Write out the listing below without alteration, omitting its pictures.

=== Given material ===

*****

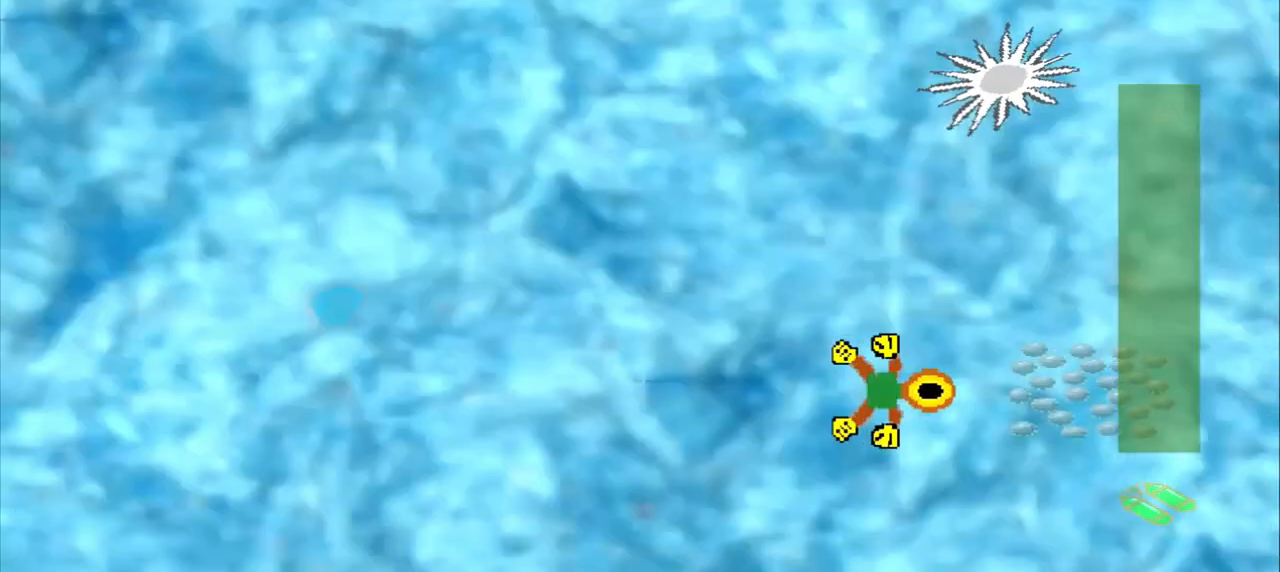
{"dt_ms": 500, "buttons": [], "left_stick": "up-left"}
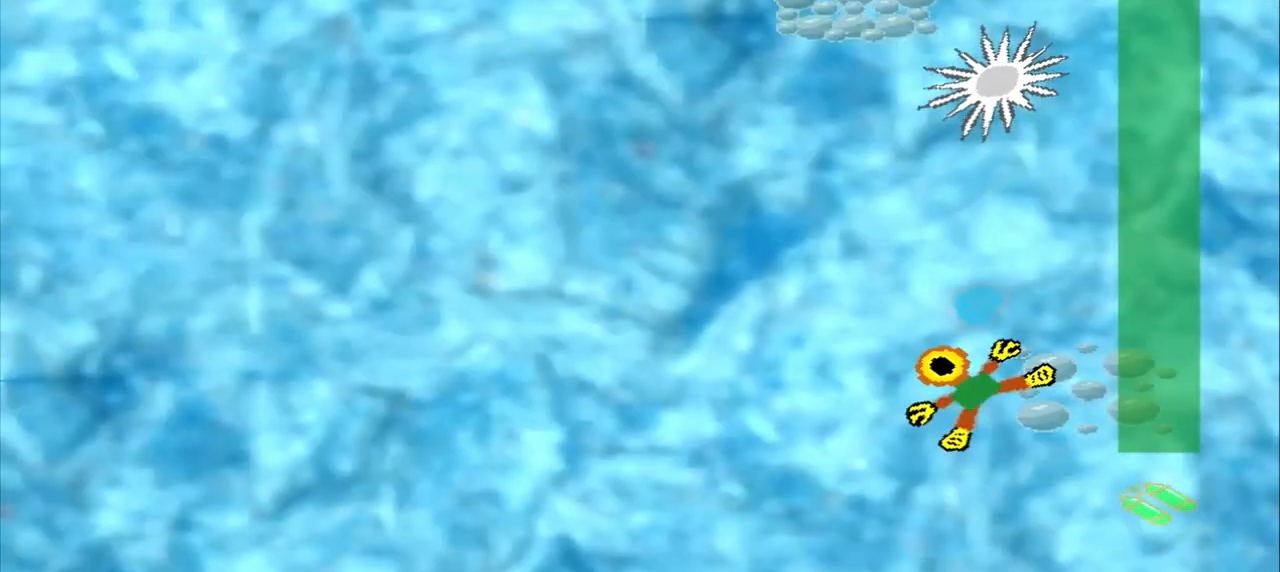
{"dt_ms": 500, "buttons": [], "left_stick": "up-left", "events": []}
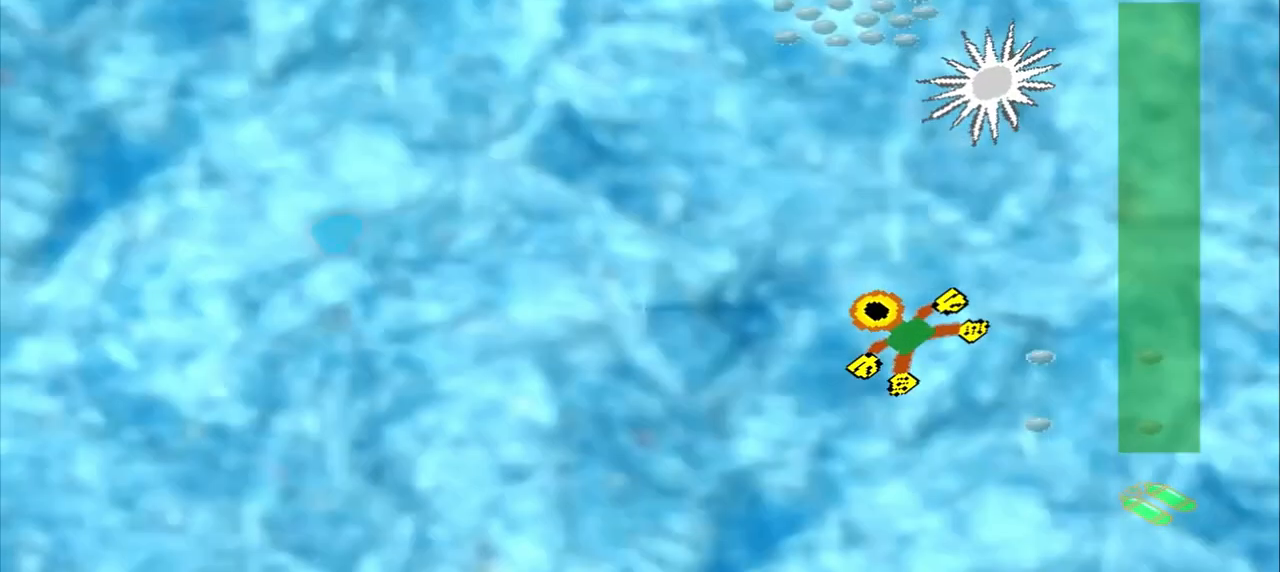
{"dt_ms": 500, "buttons": [], "left_stick": "up-left", "events": []}
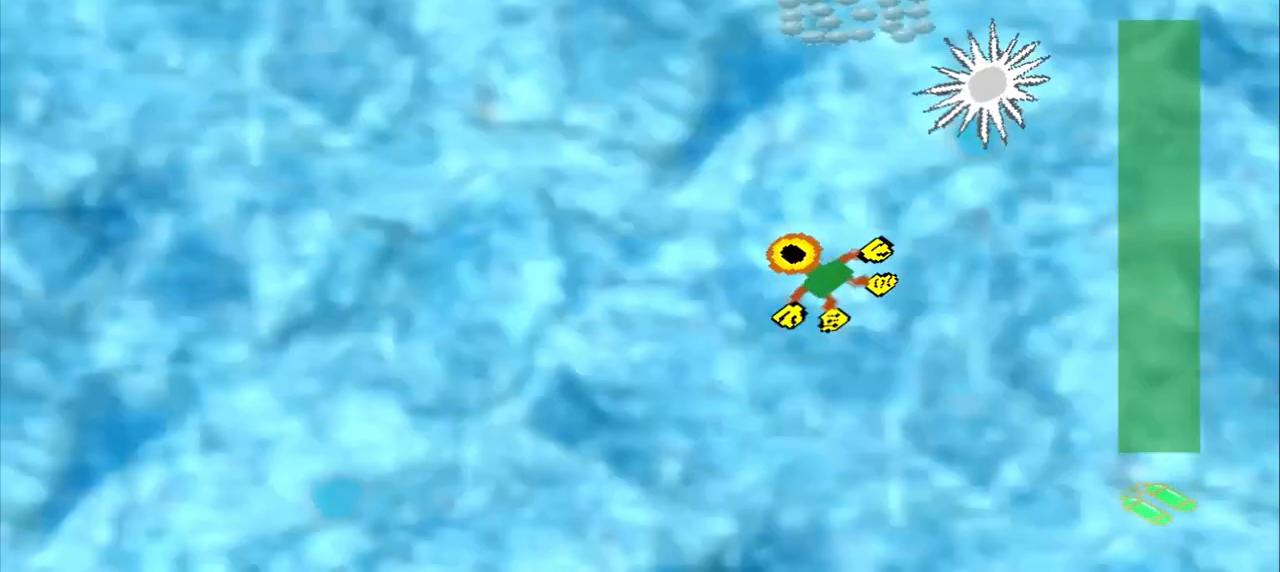
{"dt_ms": 500, "buttons": [], "left_stick": "up-right", "events": [[125, "left_stick", "up"], [250, "left_stick", "up-right"]]}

*****

=== Answer box ===
{"dt_ms": 500, "buttons": [], "left_stick": "up-left"}
{"dt_ms": 500, "buttons": [], "left_stick": "up-left", "events": []}
{"dt_ms": 500, "buttons": [], "left_stick": "up-left", "events": []}
{"dt_ms": 500, "buttons": [], "left_stick": "up-right", "events": [[125, "left_stick", "up"], [250, "left_stick", "up-right"]]}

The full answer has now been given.